The independence assumption is used to move from the first to the second line in equation (3) (i.e., the covariance between residuals is zero).
Q3. How can the authors estimate the coefficients of a random effects model?
By estimating a generalized least squares version of the random effects model (i.e. a panel data set with an unobserved firm effect), more efficient coefficient estimates can be obtained (see Wooldridge, 2002).
Q4. Why does the firm effect not appear in the estimated variance?
Since the firm effect influences both the yearly coefficient estimate and the sample average of the yearly coefficient estimates, it does not appear in the estimated variance.
Q5. How can the authors determine the nature of the dependence in the residuals?
By examining how standard errors change when the authors cluster by firm or time (i.e. compare columns The authorto II and The authorto III), the authors can determine the nature of the dependence which remains in the residuals and this can guide us on how to improve their models.
Q6. How many percent of the papers did not adjust the standard errors for possible dependence in the residuals?
In recently published finance papers which include a regression on panel data, forty-two percent of the papers did not adjust the standard errors for possible dependence in the residuals.

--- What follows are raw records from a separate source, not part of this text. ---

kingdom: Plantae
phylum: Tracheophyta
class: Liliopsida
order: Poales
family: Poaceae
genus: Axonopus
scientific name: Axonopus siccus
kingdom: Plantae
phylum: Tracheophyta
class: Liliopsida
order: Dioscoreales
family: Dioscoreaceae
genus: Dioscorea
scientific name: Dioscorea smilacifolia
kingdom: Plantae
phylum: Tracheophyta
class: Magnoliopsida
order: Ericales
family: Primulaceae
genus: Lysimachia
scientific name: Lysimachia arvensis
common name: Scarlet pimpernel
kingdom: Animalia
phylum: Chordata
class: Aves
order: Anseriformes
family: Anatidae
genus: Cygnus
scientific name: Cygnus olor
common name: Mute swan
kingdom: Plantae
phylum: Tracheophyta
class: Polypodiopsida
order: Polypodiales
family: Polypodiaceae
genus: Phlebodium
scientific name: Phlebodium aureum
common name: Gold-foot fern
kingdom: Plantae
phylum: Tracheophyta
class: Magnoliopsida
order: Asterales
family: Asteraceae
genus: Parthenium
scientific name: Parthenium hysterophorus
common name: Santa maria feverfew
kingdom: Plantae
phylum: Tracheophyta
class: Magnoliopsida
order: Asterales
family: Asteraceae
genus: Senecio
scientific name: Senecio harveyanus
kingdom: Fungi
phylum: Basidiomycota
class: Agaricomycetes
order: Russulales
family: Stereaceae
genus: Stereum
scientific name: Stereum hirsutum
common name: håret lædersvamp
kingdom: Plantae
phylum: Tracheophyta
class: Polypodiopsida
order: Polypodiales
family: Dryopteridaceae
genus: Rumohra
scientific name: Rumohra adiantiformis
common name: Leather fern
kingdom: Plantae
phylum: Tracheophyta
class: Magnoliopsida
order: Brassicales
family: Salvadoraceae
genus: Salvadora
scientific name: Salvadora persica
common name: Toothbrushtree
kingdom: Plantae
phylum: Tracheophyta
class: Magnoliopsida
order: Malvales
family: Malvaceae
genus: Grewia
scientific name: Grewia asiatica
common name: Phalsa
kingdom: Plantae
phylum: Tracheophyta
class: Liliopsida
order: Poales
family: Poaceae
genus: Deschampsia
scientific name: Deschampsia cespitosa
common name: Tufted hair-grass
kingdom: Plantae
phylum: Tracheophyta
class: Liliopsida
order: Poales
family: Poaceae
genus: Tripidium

Q7. How many percent of the papers estimated the coefficients and standard errors?
Thirty-four percent of the papers estimated both the coefficients and the standard errors using the Fama-MacBeth procedure (Fama-MacBeth, 1973).
Q8. How many percent of the variability in the independent variable is due to the time effect?
I allowed the fraction of variability in both the residual and the independent variable which is due to the time effect to range from zero to seventy-five percent in twenty-five percent increments.